MATERIAL SHOWN:
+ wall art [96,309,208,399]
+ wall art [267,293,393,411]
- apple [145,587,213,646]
* * *
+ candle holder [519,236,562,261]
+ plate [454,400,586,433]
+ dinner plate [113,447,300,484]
==
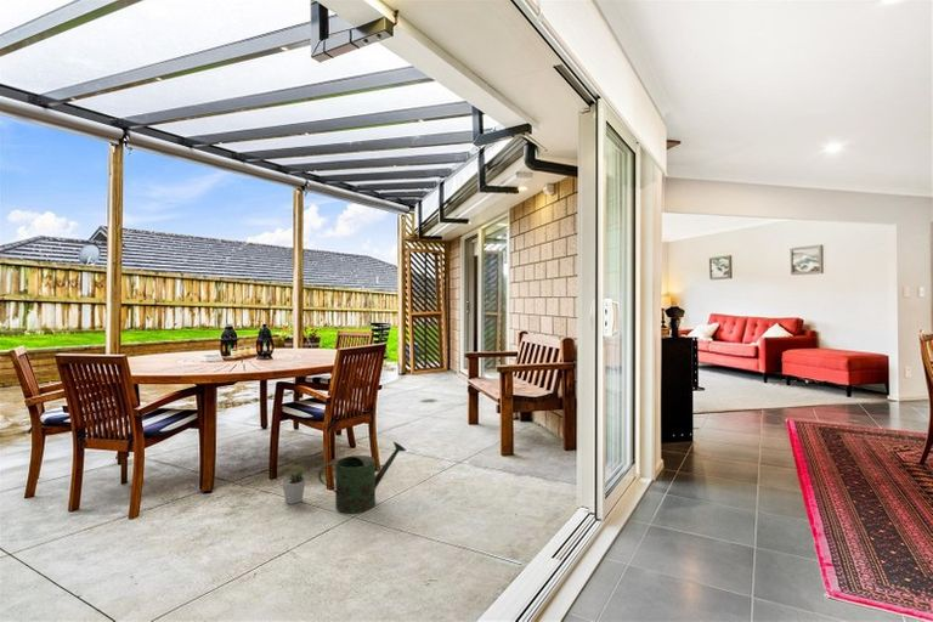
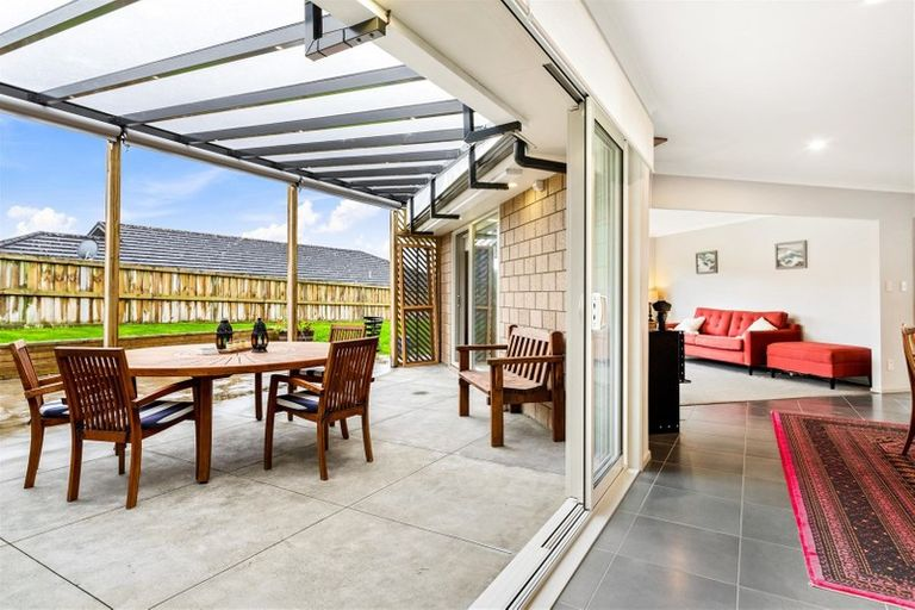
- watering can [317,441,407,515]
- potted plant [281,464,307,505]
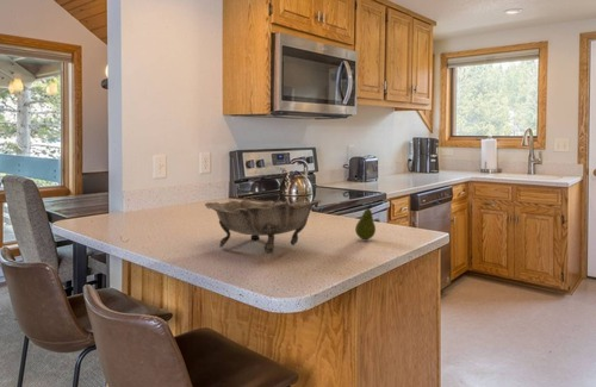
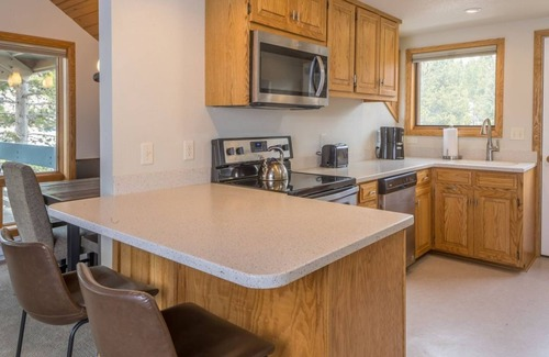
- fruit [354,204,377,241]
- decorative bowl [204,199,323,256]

WHAT THIS TASK INVOLVES: Using the material, show each line where the string "plate" can be found.

RESPONSE TO THE TASK:
+ plate [454,400,586,433]
+ dinner plate [113,447,300,484]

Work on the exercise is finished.